• _Exercise objective_:
Only some lines are wanted. Transcribe, exactly, the lines below from the line with "As an analyst, your" up to and including the line with "# 1. Know thy".

• _Provided records_:

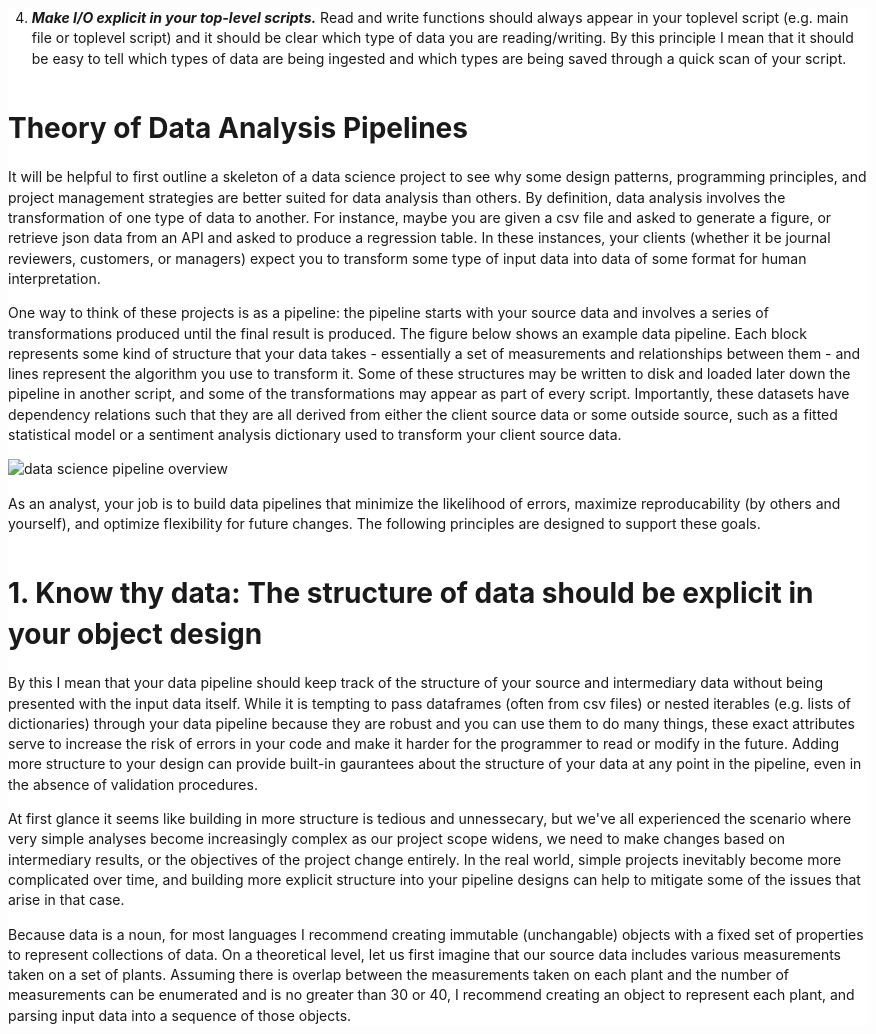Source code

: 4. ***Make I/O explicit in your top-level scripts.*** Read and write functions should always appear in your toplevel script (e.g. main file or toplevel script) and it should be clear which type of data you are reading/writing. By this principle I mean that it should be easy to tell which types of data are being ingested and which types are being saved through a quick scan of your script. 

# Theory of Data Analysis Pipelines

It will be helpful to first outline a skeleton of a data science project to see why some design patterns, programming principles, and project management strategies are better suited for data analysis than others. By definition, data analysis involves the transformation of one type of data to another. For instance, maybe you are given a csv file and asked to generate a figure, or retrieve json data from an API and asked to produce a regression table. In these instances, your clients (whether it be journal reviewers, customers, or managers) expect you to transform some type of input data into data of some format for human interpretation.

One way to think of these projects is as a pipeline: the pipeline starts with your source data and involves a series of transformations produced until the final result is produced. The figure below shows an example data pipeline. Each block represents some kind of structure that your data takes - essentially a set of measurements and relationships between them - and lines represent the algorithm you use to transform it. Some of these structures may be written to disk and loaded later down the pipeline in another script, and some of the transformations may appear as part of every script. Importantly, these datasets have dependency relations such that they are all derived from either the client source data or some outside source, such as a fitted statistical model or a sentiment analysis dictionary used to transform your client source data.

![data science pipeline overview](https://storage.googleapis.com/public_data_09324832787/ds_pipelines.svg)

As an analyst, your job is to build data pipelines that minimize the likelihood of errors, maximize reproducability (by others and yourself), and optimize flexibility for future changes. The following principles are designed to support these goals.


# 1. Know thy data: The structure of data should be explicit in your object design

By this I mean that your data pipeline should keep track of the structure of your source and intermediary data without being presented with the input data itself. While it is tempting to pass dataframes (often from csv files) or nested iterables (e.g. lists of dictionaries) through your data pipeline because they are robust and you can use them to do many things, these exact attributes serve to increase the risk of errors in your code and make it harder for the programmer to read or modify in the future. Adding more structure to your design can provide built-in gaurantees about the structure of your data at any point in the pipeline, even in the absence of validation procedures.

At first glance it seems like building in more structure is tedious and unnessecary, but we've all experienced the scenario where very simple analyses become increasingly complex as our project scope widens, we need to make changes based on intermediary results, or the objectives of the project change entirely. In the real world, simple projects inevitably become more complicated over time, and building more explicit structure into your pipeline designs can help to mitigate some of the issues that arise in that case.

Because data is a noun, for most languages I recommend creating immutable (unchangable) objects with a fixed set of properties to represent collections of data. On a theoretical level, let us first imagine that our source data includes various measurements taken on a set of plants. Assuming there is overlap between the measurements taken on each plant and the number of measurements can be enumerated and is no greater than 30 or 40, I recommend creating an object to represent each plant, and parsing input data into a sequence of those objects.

• _Solution to this exercise_:
As an analyst, your job is to build data pipelines that minimize the likelihood of errors, maximize reproducability (by others and yourself), and optimize flexibility for future changes. The following principles are designed to support these goals.


# 1. Know thy data: The structure of data should be explicit in your object design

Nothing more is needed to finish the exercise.